#### DOCUMENT SEGMENT
^^^^^^^^^^^^^^^^

I don’t know when the last time I went almost a month without posting anything was. Not sure exactly what the next step in this process is going to be, but for anyone that is still visiting or happens to stumble upon this site I will say that i am not done done yet! So please don’t lose complete faith in me. I will be back!
I just wanted to write a quick follow up to my last post before I went to bed. I said in my last post that I wanted to finish writing a book by November of this year, the 11th of November to be exact. The whole reason I started this blog was because I had this crazy idea to write a book. I haven been writing on this blog, and in private entries on here for the last couple of years so it’s like I am starting from scratch right now and hoping to have a finished product by then. I actually have a good bit of content written albeit in random order and varying degrees of completeness, but I have a start none the less. I also am not sure what I going to do once I finish writing, that’s part of this whole journey. I have know idea how to write a book, much less publish one myself or have one publish and actually into the hands (or electronic device of choice) of anyone that might actually want to read what I have written. So to clear up, I already have a start, and hope to have a finished draft by then not necessarily a printed book ready for public consumption.

^^^^^^^^^^^^^^^^

#### COLLECTED DATA
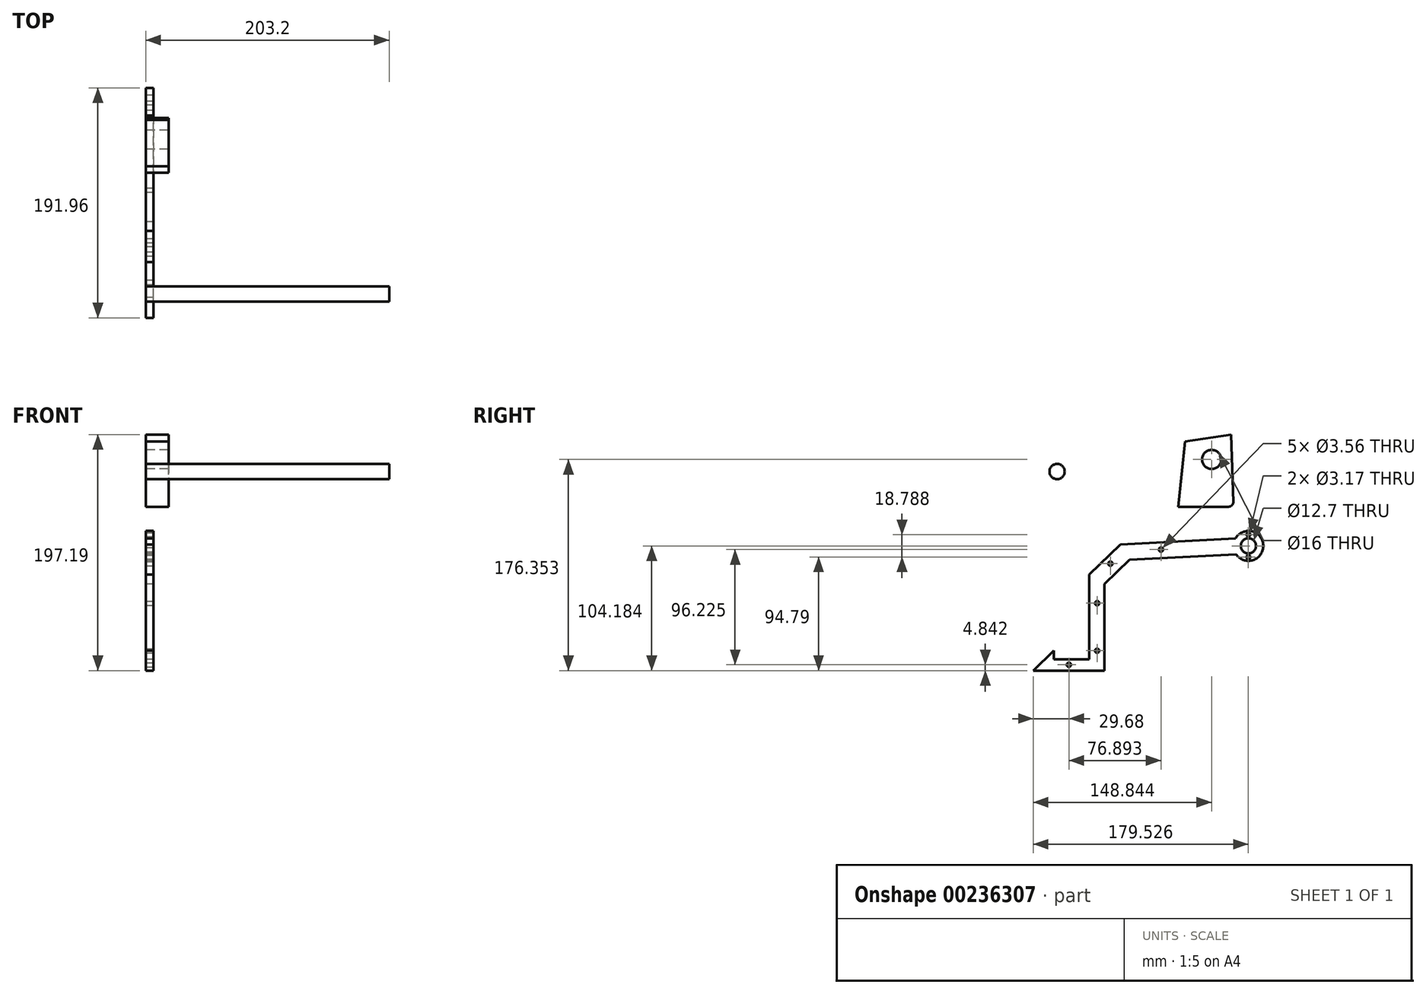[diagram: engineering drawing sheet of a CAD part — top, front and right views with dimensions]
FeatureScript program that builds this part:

^^^^^^^^^^^^^^^^

#### WHAT THIS TASK INVOLVES
Reproduce verbatim the passage of the blog post above from "I don’t know" to "will be back!".

#### ANSWER TO THE EXERCISE
I don’t know when the last time I went almost a month without posting anything was. Not sure exactly what the next step in this process is going to be, but for anyone that is still visiting or happens to stumble upon this site I will say that i am not done done yet! So please don’t lose complete faith in me. I will be back!